岸田文雄政権が反撃能力(敵基地攻撃能力)の保有や防衛費倍増などを決めた後、初の論戦となった先の通常国会は行政の追認機関かと見まがった。

 反撃能力は、米国が攻撃を受けた際も集団的自衛権として行使され得るのか。自衛隊が実質的に米軍傘下に入る事態にならないか。そもそも他国への武力行使憲法上許されるのか。

 幾つも重大な論点があったのに、事前審査で政府と意見を調整する与党は、国会で踏み込まない。野党はばらばらに質問をし、岸田氏は「手の内は明かせない」とかわし続けた。(8月15日付京都新聞社説「終戦の日に<下>「大政翼賛会」にならぬよう」)

 岸田首相にこんな大事なことを決める度量がないことは周知のことであろう。つまり、敵基地攻撃能力にせよ防衛費倍増にせよ指示命令に従っただけのことだと推察される。おそらくそれが米国の指示命令だろうことは(確認の仕様はないが)疑い様のないことだ。

 ワクチン問題もそうだ。新型コロナワクチンは、動物実験はなされたが、臨床試験がなされぬまま人に接種されてしまっている。つまり、実際の接種が臨床試験ということになってしまっているのだ。様々な副反応が報告されているが、副反応を公に認めれば接種できなくなりかねないので、接種結果は公表されない。今やワクチン接種を奨励する国は日本ぐらいである。つまり、日本人が実験台とされ続けているということだ。余程おかしな圧力が日本に対して掛けられているということに他ならない。

 安倍晋三政権以来、本来は行政の意思表示にすぎない閣議決定の重みが増した。唯一の立法府で「国権の最高機関」が、国民の疑問や不安をくみ、行政をただすことをしないからだ。(同)

 安倍政権以来と言うのは、社説子の根拠なき印象操作だと思われるが、立法府が行政府を抑制できていないことは事実であろう。が、立法府が<国民の疑問や不安をくみ、行政をただすことをしない>と言うのは当たらない。野党は安倍首相を目の敵にし、あることないこと「難癖」を付け、マスコミと共に国民の疑問や不安を煽り続けた。このことが政治不信を招いたことは間違いない。また、難癖は付けても本質的議論には踏み込まないことが恒常化してしまった。

ロシアや中国の専横に対し、日本や欧米がよりどころにするのは平和と民主主義の価値にほかなるまい。

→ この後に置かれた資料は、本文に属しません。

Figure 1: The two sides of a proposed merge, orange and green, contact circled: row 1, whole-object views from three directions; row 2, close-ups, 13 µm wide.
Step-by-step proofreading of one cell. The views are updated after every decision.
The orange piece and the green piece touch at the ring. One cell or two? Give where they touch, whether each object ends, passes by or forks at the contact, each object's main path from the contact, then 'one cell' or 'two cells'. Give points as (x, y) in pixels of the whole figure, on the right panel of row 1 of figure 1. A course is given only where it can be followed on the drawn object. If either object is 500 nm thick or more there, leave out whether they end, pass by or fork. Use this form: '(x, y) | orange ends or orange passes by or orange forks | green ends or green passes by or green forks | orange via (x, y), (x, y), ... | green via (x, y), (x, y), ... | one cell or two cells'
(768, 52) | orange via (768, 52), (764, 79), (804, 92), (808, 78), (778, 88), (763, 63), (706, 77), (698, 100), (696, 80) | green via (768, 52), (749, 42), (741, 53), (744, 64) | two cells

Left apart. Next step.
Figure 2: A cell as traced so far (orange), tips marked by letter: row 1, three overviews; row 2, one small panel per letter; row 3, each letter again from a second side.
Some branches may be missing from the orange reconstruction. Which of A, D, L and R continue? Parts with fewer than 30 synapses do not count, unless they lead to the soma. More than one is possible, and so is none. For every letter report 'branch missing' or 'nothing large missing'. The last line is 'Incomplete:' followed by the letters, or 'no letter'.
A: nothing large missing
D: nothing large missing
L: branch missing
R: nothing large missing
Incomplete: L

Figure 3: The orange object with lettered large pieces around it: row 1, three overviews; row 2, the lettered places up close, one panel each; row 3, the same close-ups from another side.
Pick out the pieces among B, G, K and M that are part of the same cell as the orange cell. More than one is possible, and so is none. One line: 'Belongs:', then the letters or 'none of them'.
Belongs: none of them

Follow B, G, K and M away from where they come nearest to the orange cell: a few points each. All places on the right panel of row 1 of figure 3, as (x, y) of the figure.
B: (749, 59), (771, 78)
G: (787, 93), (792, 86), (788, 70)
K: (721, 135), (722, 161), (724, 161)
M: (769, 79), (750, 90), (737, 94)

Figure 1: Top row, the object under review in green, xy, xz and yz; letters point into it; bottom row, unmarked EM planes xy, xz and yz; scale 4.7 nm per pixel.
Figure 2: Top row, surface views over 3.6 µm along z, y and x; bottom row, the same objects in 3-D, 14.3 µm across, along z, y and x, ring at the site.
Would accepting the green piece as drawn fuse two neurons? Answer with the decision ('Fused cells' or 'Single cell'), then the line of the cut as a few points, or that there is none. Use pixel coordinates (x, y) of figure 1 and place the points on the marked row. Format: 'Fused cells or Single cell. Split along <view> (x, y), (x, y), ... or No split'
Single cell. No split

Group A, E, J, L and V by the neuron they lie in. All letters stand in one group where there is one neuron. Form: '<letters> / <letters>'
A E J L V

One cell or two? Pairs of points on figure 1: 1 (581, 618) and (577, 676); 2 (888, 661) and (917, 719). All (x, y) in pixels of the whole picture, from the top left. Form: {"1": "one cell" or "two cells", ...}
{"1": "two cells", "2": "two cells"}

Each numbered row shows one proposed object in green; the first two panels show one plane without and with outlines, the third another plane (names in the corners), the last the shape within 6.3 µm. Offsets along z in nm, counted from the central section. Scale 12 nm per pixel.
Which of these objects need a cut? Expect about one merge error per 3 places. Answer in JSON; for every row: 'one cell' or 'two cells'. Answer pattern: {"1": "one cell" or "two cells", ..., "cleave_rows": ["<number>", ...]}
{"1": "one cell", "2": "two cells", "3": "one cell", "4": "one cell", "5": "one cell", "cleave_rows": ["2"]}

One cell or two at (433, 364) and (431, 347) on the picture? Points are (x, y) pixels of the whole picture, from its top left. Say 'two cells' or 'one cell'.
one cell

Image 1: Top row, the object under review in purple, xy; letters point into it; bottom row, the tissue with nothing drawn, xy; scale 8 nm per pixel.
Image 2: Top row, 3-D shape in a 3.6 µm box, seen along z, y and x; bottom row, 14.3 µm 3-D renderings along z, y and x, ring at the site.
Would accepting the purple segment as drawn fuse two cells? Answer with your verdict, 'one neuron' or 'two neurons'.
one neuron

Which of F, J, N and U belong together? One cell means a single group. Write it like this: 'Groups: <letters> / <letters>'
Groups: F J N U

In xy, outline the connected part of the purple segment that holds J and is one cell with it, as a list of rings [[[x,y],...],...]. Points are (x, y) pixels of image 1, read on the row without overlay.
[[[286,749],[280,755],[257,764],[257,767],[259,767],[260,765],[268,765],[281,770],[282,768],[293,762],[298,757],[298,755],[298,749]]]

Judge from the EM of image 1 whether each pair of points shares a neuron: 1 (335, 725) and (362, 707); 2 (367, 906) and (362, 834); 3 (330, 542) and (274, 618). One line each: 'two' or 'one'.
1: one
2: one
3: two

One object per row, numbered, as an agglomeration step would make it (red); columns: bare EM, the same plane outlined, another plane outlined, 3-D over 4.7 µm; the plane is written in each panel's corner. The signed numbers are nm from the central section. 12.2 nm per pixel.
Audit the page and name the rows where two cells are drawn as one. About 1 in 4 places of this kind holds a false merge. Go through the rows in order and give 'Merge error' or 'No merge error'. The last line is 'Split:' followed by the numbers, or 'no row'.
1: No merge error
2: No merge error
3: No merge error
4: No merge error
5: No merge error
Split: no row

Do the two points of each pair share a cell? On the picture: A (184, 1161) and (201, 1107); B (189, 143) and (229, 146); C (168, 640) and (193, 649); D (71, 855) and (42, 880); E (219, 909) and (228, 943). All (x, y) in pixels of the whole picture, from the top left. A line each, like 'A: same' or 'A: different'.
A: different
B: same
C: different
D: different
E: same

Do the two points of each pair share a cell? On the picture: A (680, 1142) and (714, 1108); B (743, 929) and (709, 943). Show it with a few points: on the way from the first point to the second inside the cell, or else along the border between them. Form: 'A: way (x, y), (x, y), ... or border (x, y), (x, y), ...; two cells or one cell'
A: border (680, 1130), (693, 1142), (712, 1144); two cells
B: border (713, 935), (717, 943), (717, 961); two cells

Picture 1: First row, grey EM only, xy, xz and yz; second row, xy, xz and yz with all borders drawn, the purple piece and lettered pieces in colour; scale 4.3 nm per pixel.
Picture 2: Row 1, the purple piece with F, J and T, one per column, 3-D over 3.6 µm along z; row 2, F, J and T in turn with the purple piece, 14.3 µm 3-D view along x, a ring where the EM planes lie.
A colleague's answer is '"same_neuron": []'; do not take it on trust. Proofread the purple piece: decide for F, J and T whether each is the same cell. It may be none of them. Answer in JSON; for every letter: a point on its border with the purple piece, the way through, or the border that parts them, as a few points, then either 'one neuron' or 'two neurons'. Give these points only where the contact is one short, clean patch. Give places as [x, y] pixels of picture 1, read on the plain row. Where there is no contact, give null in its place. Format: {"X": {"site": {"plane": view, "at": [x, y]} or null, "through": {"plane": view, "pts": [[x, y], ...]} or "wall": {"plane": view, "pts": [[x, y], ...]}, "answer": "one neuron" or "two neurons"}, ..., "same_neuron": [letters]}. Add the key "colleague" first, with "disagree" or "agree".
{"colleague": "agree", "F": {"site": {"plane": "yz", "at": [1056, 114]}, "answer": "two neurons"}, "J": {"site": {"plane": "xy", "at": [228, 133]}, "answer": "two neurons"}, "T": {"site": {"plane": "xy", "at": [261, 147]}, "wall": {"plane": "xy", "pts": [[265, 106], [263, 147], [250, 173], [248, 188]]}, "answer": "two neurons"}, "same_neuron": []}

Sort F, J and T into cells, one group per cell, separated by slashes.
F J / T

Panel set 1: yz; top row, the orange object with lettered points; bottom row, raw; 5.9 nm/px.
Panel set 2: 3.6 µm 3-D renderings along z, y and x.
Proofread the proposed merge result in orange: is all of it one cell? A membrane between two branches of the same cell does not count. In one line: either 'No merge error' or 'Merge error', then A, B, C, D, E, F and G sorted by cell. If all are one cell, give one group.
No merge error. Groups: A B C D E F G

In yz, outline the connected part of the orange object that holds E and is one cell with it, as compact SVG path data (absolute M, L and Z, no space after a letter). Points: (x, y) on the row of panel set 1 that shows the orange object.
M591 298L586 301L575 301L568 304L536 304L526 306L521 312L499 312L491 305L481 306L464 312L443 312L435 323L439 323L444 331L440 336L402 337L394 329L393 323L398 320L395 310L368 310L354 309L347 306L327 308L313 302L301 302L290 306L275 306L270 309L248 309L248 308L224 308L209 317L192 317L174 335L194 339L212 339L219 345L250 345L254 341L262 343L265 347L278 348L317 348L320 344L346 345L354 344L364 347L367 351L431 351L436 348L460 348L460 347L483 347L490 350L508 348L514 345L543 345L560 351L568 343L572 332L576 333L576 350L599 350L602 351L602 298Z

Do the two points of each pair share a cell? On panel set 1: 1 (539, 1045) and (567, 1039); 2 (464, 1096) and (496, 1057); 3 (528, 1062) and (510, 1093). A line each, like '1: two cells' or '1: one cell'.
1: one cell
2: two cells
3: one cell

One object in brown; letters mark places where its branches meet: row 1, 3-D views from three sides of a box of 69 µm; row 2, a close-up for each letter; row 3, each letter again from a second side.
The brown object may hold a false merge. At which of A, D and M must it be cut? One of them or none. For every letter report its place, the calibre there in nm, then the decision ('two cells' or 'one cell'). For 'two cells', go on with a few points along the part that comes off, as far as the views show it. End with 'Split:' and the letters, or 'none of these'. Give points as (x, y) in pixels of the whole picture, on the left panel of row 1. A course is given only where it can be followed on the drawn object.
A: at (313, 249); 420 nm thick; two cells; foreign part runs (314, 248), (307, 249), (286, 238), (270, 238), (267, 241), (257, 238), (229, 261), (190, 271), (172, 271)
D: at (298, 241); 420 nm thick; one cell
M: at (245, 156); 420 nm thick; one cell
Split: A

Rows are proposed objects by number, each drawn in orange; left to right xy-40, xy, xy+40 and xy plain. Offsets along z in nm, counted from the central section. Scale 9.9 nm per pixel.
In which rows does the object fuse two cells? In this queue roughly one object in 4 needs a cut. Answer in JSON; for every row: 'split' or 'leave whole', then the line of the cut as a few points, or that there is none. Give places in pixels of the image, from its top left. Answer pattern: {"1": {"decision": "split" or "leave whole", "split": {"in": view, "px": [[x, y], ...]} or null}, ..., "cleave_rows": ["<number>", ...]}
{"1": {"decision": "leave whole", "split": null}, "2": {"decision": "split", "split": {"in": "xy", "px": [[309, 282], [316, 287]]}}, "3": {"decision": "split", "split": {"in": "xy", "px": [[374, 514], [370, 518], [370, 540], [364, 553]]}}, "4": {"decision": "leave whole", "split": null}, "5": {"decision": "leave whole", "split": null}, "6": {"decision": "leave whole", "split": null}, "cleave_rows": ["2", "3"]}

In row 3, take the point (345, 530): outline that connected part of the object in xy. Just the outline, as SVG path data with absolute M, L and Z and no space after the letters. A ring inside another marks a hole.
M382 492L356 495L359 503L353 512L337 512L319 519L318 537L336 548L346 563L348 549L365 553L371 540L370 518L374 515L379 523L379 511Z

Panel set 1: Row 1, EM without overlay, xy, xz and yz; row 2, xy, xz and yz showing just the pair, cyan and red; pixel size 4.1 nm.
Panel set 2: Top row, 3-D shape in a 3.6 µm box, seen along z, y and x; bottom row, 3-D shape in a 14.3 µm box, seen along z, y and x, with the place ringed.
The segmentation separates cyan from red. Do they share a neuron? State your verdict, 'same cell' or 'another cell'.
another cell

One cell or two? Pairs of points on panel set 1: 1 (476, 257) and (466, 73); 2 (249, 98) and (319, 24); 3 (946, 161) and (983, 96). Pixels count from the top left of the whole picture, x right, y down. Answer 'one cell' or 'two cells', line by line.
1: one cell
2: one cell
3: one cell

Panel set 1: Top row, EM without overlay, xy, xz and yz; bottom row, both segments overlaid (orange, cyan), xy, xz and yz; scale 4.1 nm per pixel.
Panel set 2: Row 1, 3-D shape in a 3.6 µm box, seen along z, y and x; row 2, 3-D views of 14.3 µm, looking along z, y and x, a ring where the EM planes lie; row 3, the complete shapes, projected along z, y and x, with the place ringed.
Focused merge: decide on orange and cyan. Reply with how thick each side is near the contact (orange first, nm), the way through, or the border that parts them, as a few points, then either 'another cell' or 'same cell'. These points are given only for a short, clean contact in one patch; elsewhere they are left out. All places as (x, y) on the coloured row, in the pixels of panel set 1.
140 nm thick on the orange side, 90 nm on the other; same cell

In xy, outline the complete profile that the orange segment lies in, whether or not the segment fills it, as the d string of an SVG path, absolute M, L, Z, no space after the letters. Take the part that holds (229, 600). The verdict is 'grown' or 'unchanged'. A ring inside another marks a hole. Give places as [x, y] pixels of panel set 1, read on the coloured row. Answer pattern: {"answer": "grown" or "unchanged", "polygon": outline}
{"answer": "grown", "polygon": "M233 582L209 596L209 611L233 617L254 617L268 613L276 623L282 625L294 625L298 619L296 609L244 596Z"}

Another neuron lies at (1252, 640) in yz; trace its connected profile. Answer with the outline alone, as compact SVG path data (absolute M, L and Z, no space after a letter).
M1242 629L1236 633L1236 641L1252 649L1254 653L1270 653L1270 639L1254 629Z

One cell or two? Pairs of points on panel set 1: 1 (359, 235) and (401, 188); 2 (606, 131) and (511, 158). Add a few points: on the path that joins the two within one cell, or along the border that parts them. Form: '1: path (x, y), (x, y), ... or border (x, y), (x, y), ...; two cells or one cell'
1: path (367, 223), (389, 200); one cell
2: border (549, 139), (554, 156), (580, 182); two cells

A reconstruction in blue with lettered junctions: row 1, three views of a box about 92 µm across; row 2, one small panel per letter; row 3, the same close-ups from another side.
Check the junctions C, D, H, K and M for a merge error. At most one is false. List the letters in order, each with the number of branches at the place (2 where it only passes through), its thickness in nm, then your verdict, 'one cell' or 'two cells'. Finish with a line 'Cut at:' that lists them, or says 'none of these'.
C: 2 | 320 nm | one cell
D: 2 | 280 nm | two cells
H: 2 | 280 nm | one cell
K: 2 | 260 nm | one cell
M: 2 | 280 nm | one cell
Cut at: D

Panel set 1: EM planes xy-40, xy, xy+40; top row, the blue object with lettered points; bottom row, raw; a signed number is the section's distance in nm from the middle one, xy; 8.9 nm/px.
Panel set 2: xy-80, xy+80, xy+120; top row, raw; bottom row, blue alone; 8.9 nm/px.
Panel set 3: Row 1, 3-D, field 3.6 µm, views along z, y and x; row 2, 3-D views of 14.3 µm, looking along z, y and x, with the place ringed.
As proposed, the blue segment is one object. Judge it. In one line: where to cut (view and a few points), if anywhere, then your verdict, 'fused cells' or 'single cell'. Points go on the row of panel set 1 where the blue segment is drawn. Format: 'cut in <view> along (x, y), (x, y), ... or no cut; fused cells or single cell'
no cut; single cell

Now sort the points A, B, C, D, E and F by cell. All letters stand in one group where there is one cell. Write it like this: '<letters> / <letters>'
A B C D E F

(同)

 何の拠り所とするのか分からないが、このような国に平和や民主主義を訴えたところで馬耳東風である。平和や民主主義を唱えるだけで世の中が変われば苦労はない。

国会と内閣の熟議で民主主義を築く。力と力がぶつかる国際社会で唯一無二の平和外交を尽くす―。道を誤った歴史を鑑(かがみ)に、それを求め続け得るのは私たち主権者しかない。(同)

 <平和外交>など言葉はあれど中身がすっからかんの只の夢物語である。青二才の小僧が言うのならともかく、一端(いっぱし)の新聞社説を書くような人間が口にするような話ではない。<道を誤った歴史>というのも、おそらく旧態依然とした自虐史観の話なのだろうと思われる。平和な社会は<求める>ものではなく<築く>ものである。